Please refer to “The Role of Galectin-3 In Modulating Tumor Growth and Immunosuppression In the Tumor Microenvironment” (Farhad et al) or my previous blog post for more details of the mechanisms of galectin-3 in cancer.
Immuno-oncology represents the future of cancer therapy. We are just beginning to unravel the mysteries of the tumor microenvironment (TME) where the battle of our T cells versus the cancer takes place. Galectin-3 has emerged as an important guardian of the tumor microenvironment and now more clinical studies are backing up this data. This is potentially great news for cancer patients.
For an investor in Galectin Therapeutics, these findings represent a compelling reminder of the investment thesis. GALT has a NASH program that is about to embark on a Phase 3 trial in compensated cirrhosis. Recent competitors in that area, including Gilead, have not had any success. The company is chaired by multi-billionaire Richard Uihlein, who has recently extended a subscription rights offer to investors as money is being raised to further extend these studies. The Chairman of the Board is personally investing $20 million of his own money into the company.

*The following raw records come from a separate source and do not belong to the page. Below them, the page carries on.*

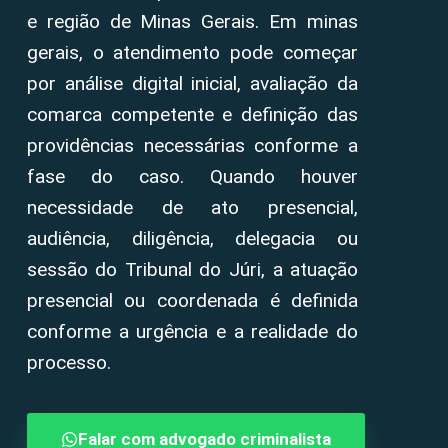
e região de Minas Gerais. Em minas
gerais, o atendimento pode começar
por análise digital inicial, avaliação da
comarca competente e definição das
providências necessárias conforme a
fase do caso. Quando houver
necessidade de ato presencial,
audiência, diligência, delegacia ou
sessão do Tribunal do Júri, a atuação
presencial ou coordenada é definida
conforme a urgência e a realidade do
processo.
Falar com advogado criminalista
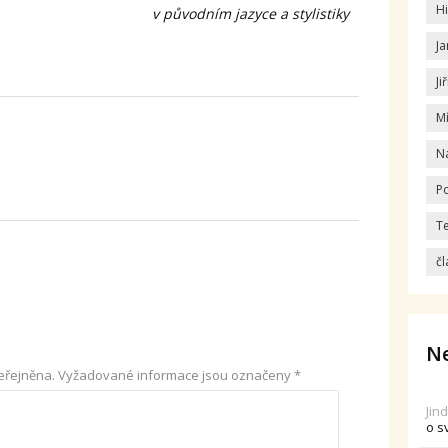
Hi
v původním jazyce a stylistiky
Ja
Ji
M
N
Po
T
čl
Ne
eřejněna.
Vyžadované informace jsou označeny
*
Jin
o s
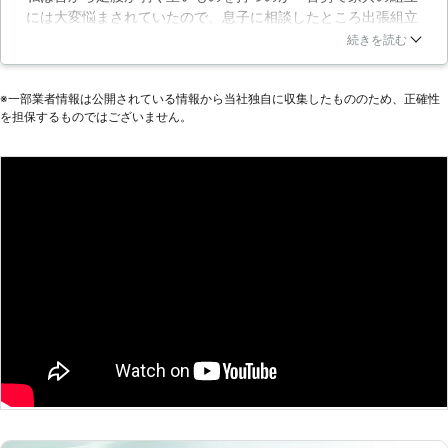
には大変悩まされていたので、息子に相談したところ出張組立
された場所に家具移動することも出来
サービスを紹介してもらい依頼することにしました。業者の方
ますので、お客様は私共にご指示くだ
続きを読む
は出来るだけ作業が早く終わるように汗水たらして働いてくれ
さるだけで構いません。もし、家具購
てあっという間に作業が終了していて驚きました。高齢者や私
入を検討されていて、組み立てに不安
※⼀部業者情報は公開されている情報から当社独⾃に収集したもののため、正確性
のように足腰が弱い方にはお勧めですしややこしい組立家具な
を覚えていたり、現在お困りでした
を担保するものではございません。
ども迅速に対応し組み立てていただけるので皆様も満足がいく
ら、是非当社にご用命ください。お客
内容になっています。
様からのご連絡を心よりお待ち申し上
げております。 【家具組み立ての失
北海道
釧路市
2016年11月22日
敗】 当社に寄せられたご相談には、
組み立ててみたがパーツが余ったとい
ったものがありました。説明書を読ん
で指示通りにやってみたつもりでも、
慣れていない作業ですからどうしても
見落としなども出てきてしまうでしょ
う。場合によってはネジを使わずに接
着剤等で固定するものもあり、後から
の修正が難しいタイプもありますの
で、ご不安の場合は一度当社までご相
談ください。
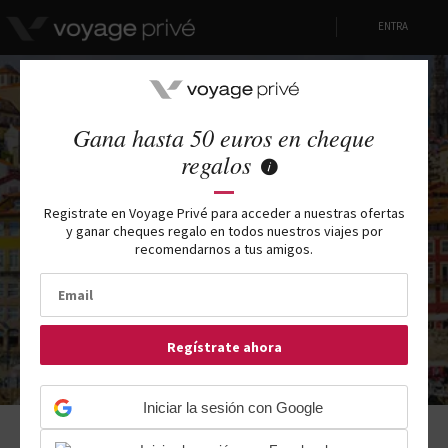
ENTRA
Gana hasta 50 euros en cheque
Los mejores 8 hoteles de 4 estrellas en Oporto
regalos
Registrate en Voyage Privé para acceder a nuestras ofertas
VIAJES DE ALTA GAMA NEGOCIADOS POR VOYAGE PRIVÉ,
y ganar cheques regalo en todos nuestros viajes por
CON DESCUENTOS HASTA -80%
recomendarnos a tus amigos.
Regístrate ahora
Iniciar la sesión con Google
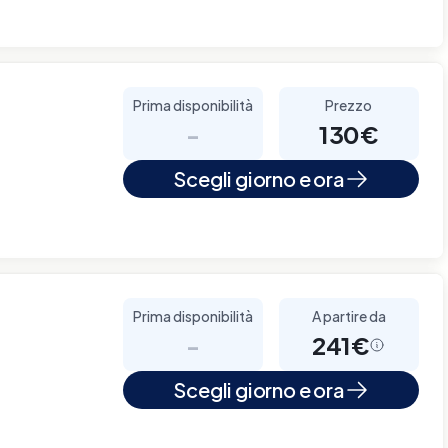
Prima disponibilità
Prezzo
-
130€
Scegli giorno e ora
Prima disponibilità
A partire da
-
241€
Scegli giorno e ora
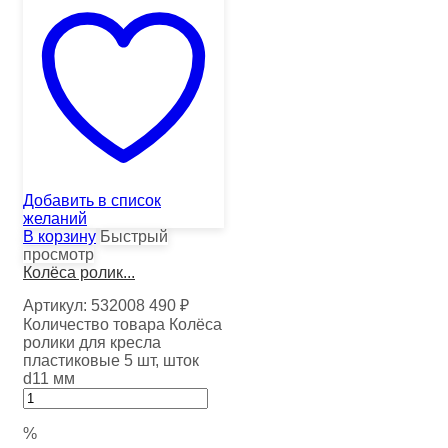
Добавить в список
желаний
В корзину
Быстрый
просмотр
Колёса ролик...
Артикул:
532008
490
₽
Количество товара Колёса
ролики для кресла
пластиковые 5 шт, шток
d11 мм
%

The current market capitalization of ~$200 million is laughable given the company’s great chances in NASH (potential $20-35 billion industry per some estimates) and immuno-oncology (potential $125 billion industry). While Galectin is considered by most to be a NASH company, one has to ponder the robust recent research and clinical and preclinical data from multiple sources on galectin-3 in cancer immunotherapy, along with GR-MD-02’s impeccable safety profile and the immunotherapy market projected to eclipse the NASH market in size.
Given the recent data in immuno-oncology, I expect the rights offer to be oversubscribed. I would recommend getting in now before Wall Street understands the true implications of galectin-3 blockade. Investors wishing to participate in the rights offering will need to already be shareholders. This company is about to enter into a phase 3 trial for NASH cirrhosis with very limited competition. It would make sense if GALT traded at a similar market capitalization as other leading phase 3 NASH companies such as Genfit (GNFT), Madrigal (MDGL), or Intercept (ICPT). Even with moderate dilution of a rights offering, GALT would be substantially undervalued compared to peers.
Galectin is well-capitalized with a very favorable $10 million LOC from Uihlein and a low cash burn, about enough to last the company another year under current operations. However, as it is about to begin the NASH RX phase 3 trial, cash burn will increase significantly above the current ~$3 million per quarter. This increase is being funded through a subscription rights offer to current shareholders, so the probable dilution is already known. Investors who wish to benefit from the subscription rights need to buy in first. Richard Uihlein intends to minimize dilution damage to all shareholders with this rights offering, which would normally be an event reserved for institutions. With Uihlein chairing the company, I expect funds to be very well managed even as the company completes the rights offering, well-funded. Risks may also include NASH RX trial failure, as about 1/3 of phase 3 trials miss primary endpoints. This is an inherent risk with any clinical stage biotech company.
Disclosure: I am/we are long GALT. I wrote this article myself, and it expresses my own opinions. I am not receiving compensation for it (other than from Seeking Alpha). I have no business relationship with any company whose stock is mentioned in this article.